What is needed is an exact copy of the listing, with no pictures in it.

------------------------------------------------

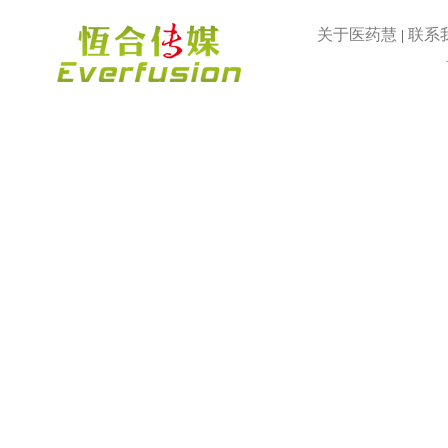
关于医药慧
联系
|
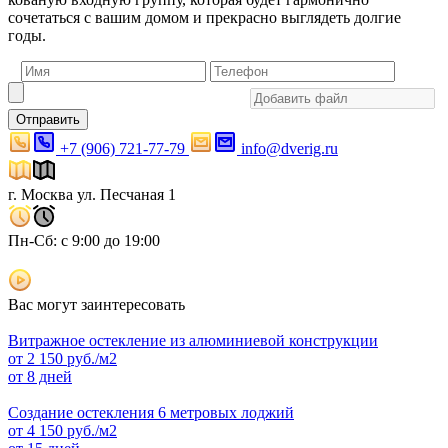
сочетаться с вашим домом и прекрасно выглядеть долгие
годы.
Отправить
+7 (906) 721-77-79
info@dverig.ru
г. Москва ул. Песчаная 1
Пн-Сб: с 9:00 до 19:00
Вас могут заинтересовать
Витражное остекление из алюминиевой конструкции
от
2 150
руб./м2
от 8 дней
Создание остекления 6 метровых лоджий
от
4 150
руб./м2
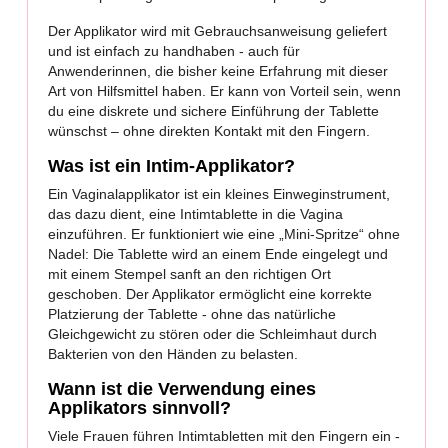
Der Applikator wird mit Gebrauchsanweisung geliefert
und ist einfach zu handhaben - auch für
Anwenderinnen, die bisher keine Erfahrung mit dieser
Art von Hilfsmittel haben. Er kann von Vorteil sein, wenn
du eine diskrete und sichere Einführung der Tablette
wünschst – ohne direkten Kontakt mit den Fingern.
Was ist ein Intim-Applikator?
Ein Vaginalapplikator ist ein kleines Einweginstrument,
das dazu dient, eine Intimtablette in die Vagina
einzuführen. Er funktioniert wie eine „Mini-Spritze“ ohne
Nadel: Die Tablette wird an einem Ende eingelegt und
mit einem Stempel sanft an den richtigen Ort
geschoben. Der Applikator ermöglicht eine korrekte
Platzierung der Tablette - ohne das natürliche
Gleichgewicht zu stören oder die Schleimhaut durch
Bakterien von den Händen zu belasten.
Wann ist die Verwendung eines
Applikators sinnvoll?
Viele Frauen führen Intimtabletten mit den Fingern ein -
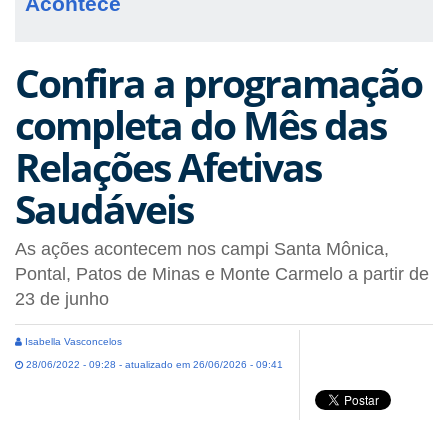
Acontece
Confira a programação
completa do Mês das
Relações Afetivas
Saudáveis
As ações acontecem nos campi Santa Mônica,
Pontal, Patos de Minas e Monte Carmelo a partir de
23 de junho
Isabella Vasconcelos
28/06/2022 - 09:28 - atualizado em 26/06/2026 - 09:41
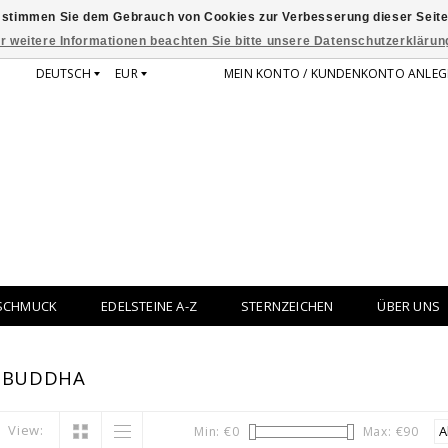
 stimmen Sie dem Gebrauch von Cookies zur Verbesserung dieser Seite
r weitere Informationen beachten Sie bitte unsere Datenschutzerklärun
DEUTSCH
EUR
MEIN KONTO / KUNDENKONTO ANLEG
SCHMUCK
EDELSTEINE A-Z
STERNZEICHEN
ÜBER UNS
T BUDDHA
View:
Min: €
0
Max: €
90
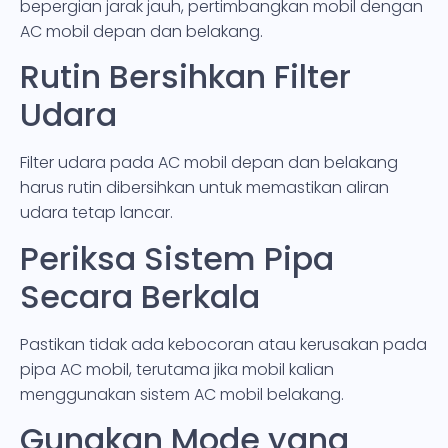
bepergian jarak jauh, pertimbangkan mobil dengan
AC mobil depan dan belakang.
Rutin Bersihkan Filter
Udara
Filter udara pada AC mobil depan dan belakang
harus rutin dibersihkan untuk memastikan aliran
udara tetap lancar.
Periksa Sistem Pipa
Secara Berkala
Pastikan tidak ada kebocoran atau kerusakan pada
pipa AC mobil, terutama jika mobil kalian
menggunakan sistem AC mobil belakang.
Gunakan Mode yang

------------------------------------------------

Reply to the exercise =
关于医药慧
联系
|
сочетаться с вашим домом и прекрасно выглядеть долгие
годы.
Отправить
+7 (906) 721-77-79
info@dverig.ru
г. Москва ул. Песчаная 1
Пн-Сб: с 9:00 до 19:00
Вас могут заинтересовать
Витражное остекление из алюминиевой конструкции
от
2 150
руб./м2
от 8 дней
Создание остекления 6 метровых лоджий
от
4 150
руб./м2
Der Applikator wird mit Gebrauchsanweisung geliefert
und ist einfach zu handhaben - auch für
Anwenderinnen, die bisher keine Erfahrung mit dieser
Art von Hilfsmittel haben. Er kann von Vorteil sein, wenn
du eine diskrete und sichere Einführung der Tablette
wünschst – ohne direkten Kontakt mit den Fingern.
Was ist ein Intim-Applikator?
Ein Vaginalapplikator ist ein kleines Einweginstrument,
das dazu dient, eine Intimtablette in die Vagina
einzuführen. Er funktioniert wie eine „Mini-Spritze“ ohne
Nadel: Die Tablette wird an einem Ende eingelegt und
mit einem Stempel sanft an den richtigen Ort
geschoben. Der Applikator ermöglicht eine korrekte
Platzierung der Tablette - ohne das natürliche
Gleichgewicht zu stören oder die Schleimhaut durch
Bakterien von den Händen zu belasten.
Wann ist die Verwendung eines
Applikators sinnvoll?
Viele Frauen führen Intimtabletten mit den Fingern ein -
Acontece
Confira a programação
completa do Mês das
Relações Afetivas
Saudáveis
As ações acontecem nos campi Santa Mônica,
Pontal, Patos de Minas e Monte Carmelo a partir de
23 de junho
Isabella Vasconcelos
28/06/2022 - 09:28 - atualizado em 26/06/2026 - 09:41
 stimmen Sie dem Gebrauch von Cookies zur Verbesserung dieser Seite
r weitere Informationen beachten Sie bitte unsere Datenschutzerklärun
DEUTSCH
EUR
MEIN KONTO / KUNDENKONTO ANLEG
SCHMUCK
EDELSTEINE A-Z
STERNZEICHEN
ÜBER UNS
T BUDDHA
View:
Min: €
0
Max: €
90
bepergian jarak jauh, pertimbangkan mobil dengan
AC mobil depan dan belakang.
Rutin Bersihkan Filter
Udara
Filter udara pada AC mobil depan dan belakang
harus rutin dibersihkan untuk memastikan aliran
udara tetap lancar.
Periksa Sistem Pipa
Secara Berkala
Pastikan tidak ada kebocoran atau kerusakan pada
pipa AC mobil, terutama jika mobil kalian
menggunakan sistem AC mobil belakang.
Gunakan Mode yang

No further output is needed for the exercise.